To be fair, "linear regression" is standard statistics 101 that much predates machine learning or computers.
A user-provided argument could also be an input parameter or a regular function parameter altogether.

Yes, hyperparameters are often set by the user of a model, but more specifically they are parameters that exist separately from the data put into a model (input parameters) or the structure inside of neural networks (hidden parameters). Hyper- meaning above, helps conceptualize these parameters as existing outside the model.

Actually, backpropagation is more of a fancy word for the chain rule.
ALMOST like using the chain rule

Backpropagation ≠ Chain Rule: https://theorydish.blog/2021/12/16/backpropagation-≠-chain-r...

That's just nitpicking, but ok: backpropagation is the application of the chain rule for total derivatives.

Look into forward- vs reverse-mode automatic differentiation, and you'll understand what I'm referring to.

Yes, backpropagation isn't the chain rule itself, but just an efficient way to calculate the chain rule. (In this respect there are some connections to dynamic programming, where you find the most efficient order of recursive computations to arrive at the solution).
I think of it as: computing the chain rule in the order such that we never need to compute Jacobians explicitly; only Jacobian-vector products.

I also didn't totally grasp its significance until implementing neural networks from matrix/array operations in NumPy. I hope all deep learning courses include this exercise.

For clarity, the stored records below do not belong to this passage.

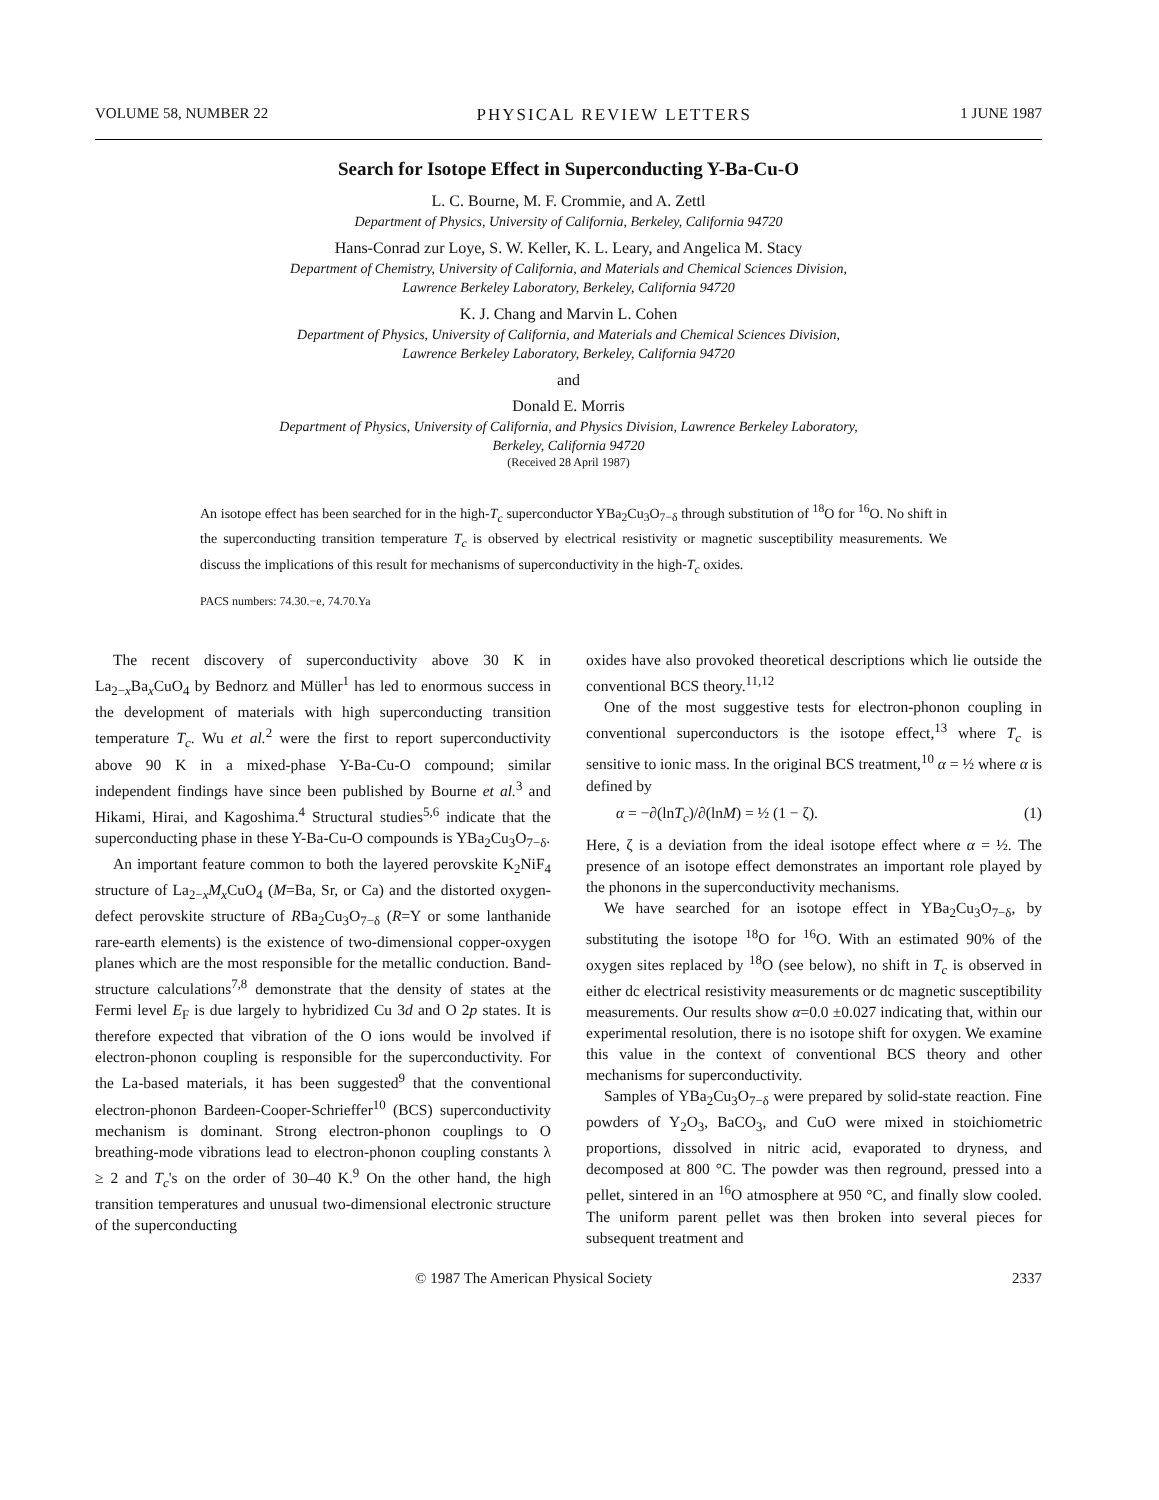VOLUME 58, NUMBER 22 PHYSICAL REVIEW LETTERS 1 JUNE 1987
Search for Isotope Effect in Superconducting Y-Ba-Cu-O
L. C. Bourne, M. F. Crommie, and A. Zettl
Department of Physics, University of California, Berkeley, California 94720
Hans-Conrad zur Loye, S. W. Keller, K. L. Leary, and Angelica M. Stacy
Department of Chemistry, University of California, and Materials and Chemical Sciences Division,
Lawrence Berkeley Laboratory, Berkeley, California 94720
K. J. Chang and Marvin L. Cohen
Department of Physics, University of California, and Materials and Chemical Sciences Division,
Lawrence Berkeley Laboratory, Berkeley, California 94720
and
Donald E. Morris
Department of Physics, University of California, and Physics Division, Lawrence Berkeley Laboratory,
Berkeley, California 94720
(Received 28 April 1987)
An isotope effect has been searched for in the high-T<sub>c</sub> superconductor YBa<sub>2</sub>Cu<sub>3</sub>O<sub>7−δ</sub> through substitution of <sup>18</sup>O for <sup>16</sup>O. No shift in the superconducting transition temperature T<sub>c</sub> is observed by electrical resistivity or magnetic susceptibility measurements. We discuss the implications of this result for mechanisms of superconductivity in the high-T<sub>c</sub> oxides.
PACS numbers: 74.30.−e, 74.70.Ya
The recent discovery of superconductivity above 30 K in La<sub>2−x</sub>Ba<sub>x</sub>CuO<sub>4</sub> by Bednorz and Müller<sup>1</sup> has led to enormous success in the development of materials with high superconducting transition temperature T<sub>c</sub>. Wu et al.<sup>2</sup> were the first to report superconductivity above 90 K in a mixed-phase Y-Ba-Cu-O compound; similar independent findings have since been published by Bourne et al.<sup>3</sup> and Hikami, Hirai, and Kagoshima.<sup>4</sup> Structural studies<sup>5,6</sup> indicate that the superconducting phase in these Y-Ba-Cu-O compounds is YBa<sub>2</sub>Cu<sub>3</sub>O<sub>7−δ</sub>.
An important feature common to both the layered perovskite K<sub>2</sub>NiF<sub>4</sub> structure of La<sub>2−x</sub>M<sub>x</sub> CuO<sub>4</sub> (M=Ba, Sr, or Ca) and the distorted oxygen-defect perovskite structure of RBa<sub>2</sub>Cu<sub>3</sub>O<sub>7−δ</sub> (R=Y or some lanthanide rare-earth elements) is the existence of two-dimensional copper-oxygen planes which are the most responsible for the metallic conduction. Band-structure calculations<sup>7,8</sup> demonstrate that the density of states at the Fermi level E<sub>F</sub> is due largely to hybridized Cu 3d and O 2p states. It is therefore expected that vibration of the O ions would be involved if electron-phonon coupling is responsible for the superconductivity. For the La-based materials, it has been suggested<sup>9</sup> that the conventional electron-phonon Bardeen-Cooper-Schrieffer<sup>10</sup> (BCS) superconductivity mechanism is dominant. Strong electron-phonon couplings to O breathing-mode vibrations lead to electron-phonon coupling constants λ ≥ 2 and T<sub>c</sub>'s on the order of 30–40 K.<sup>9</sup> On the other hand, the high transition temperatures and unusual two-dimensional electronic structure of the superconducting
oxides have also provoked theoretical descriptions which lie outside the conventional BCS theory.<sup>11,12</sup>
One of the most suggestive tests for electron-phonon coupling in conventional superconductors is the isotope effect,<sup>13</sup> where T<sub>c</sub> is sensitive to ionic mass. In the original BCS treatment,<sup>10</sup> α = ½ where α is defined by
α = −∂(lnT<sub>c</sub>)/∂(lnM) = ½ (1 − ζ). (1)
Here, ζ is a deviation from the ideal isotope effect where α = ½. The presence of an isotope effect demonstrates an important role played by the phonons in the superconductivity mechanisms.
We have searched for an isotope effect in YBa<sub>2</sub>Cu<sub>3</sub>O<sub>7−δ</sub>, by substituting the isotope <sup>18</sup>O for <sup>16</sup>O. With an estimated 90% of the oxygen sites replaced by <sup>18</sup>O (see below), no shift in T<sub>c</sub> is observed in either dc electrical resistivity measurements or dc magnetic susceptibility measurements. Our results show α=0.0 ±0.027 indicating that, within our experimental resolution, there is no isotope shift for oxygen. We examine this value in the context of conventional BCS theory and other mechanisms for superconductivity.
Samples of YBa<sub>2</sub>Cu<sub>3</sub>O<sub>7−δ</sub> were prepared by solid-state reaction. Fine powders of Y<sub>2</sub>O<sub>3</sub>, BaCO<sub>3</sub>, and CuO were mixed in stoichiometric proportions, dissolved in nitric acid, evaporated to dryness, and decomposed at 800 °C. The powder was then reground, pressed into a pellet, sintered in an <sup>16</sup>O atmosphere at 950 °C, and finally slow cooled. The uniform parent pellet was then broken into several pieces for subsequent treatment and
© 1987 The American Physical Society 2337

Yes, they are not the same. The chain rule is what solves the one non-trivial problem with backpropagation. Besides that, it's just the quite obvious idea of changing the weights in proportion to how impactful they are on the error.
Is that why it took long? I was under the impression it was because of diminishing gradients in backprop once you stack a huge amount of layers (the deep in deep neural networks).
Could you please forward me to a resource that explains this connection?
The reverse mode has famously been re-discovered (or re-applied) many times, for example as backpropagation in ML, and as AAD in finance (to compute "Greeks", ie partial derivatives of the value of a product wrt many inputs).

A few resources here:

An overview, with a bias towards finance: https://informaconnect.com/a-brief-introduction-to-automatic...

On the history: Andreas Griewank, Who Invented the Reverse Mode of Differentiation? https://ftp.gwdg.de/pub/misc/EMIS/journals/DMJDMV/vol-ismp/5...

On the history of back propagation: https://en.wikipedia.org/wiki/Backpropagation#History

The article that introduced it to finance: Michael Giles and Paul Glasserman, Smoking adjoints: fast Monte Carlo Greeks https://www0.gsb.columbia.edu/faculty/pglasserman/Other/Risk...

Survey of the application in finance: Cristian Homescu, Adjoints and Automatic (Algorithmic) Differentiation in Computational Finance https://papers.ssrn.com/sol3/papers.cfm?abstract_id=1828503

It was in one of the fast.ai courses, I think where Jeremy did back propagation using Excel

https://www.fast.ai/

Could be that someone else here remember the exact video

Hope you don't mind me plugging my blog post, that covers chain rule -> autodiff -> training of nn. https://sidsite.com/posts/autodiff/
Absolutely not. Thank you for sharing.